PROBLEM TO WORK ON => Using the entries that follow, report the number of lines that include the string "README", without any other text.

GIVEN ENTRIES =>
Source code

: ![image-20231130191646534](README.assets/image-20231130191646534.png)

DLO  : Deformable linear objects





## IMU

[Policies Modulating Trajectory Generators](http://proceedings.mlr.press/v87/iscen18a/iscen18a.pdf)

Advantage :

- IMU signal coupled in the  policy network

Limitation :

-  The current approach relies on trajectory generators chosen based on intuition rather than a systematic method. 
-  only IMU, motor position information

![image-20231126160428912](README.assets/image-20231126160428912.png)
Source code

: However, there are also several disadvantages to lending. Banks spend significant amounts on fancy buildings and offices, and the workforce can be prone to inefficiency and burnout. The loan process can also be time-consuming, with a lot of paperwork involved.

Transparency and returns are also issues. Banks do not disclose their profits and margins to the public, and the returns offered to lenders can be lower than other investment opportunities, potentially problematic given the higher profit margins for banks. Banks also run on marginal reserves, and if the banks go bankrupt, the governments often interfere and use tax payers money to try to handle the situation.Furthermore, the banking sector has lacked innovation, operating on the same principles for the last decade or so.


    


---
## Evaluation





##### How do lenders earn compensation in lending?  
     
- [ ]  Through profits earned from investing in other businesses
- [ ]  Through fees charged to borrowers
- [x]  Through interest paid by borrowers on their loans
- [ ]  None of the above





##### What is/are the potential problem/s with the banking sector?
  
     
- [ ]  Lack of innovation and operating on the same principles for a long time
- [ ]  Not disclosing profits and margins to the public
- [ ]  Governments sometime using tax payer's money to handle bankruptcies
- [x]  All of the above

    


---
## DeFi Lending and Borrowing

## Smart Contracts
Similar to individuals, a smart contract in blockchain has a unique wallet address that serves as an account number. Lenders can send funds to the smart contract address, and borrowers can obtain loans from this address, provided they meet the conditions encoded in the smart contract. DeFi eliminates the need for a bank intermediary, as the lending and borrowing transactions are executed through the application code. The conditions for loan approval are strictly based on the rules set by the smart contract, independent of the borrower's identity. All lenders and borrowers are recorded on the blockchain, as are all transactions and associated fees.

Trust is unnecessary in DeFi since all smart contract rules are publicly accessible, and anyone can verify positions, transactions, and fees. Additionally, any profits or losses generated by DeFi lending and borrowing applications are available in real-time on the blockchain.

REPLY TO THE EXERCISE => 2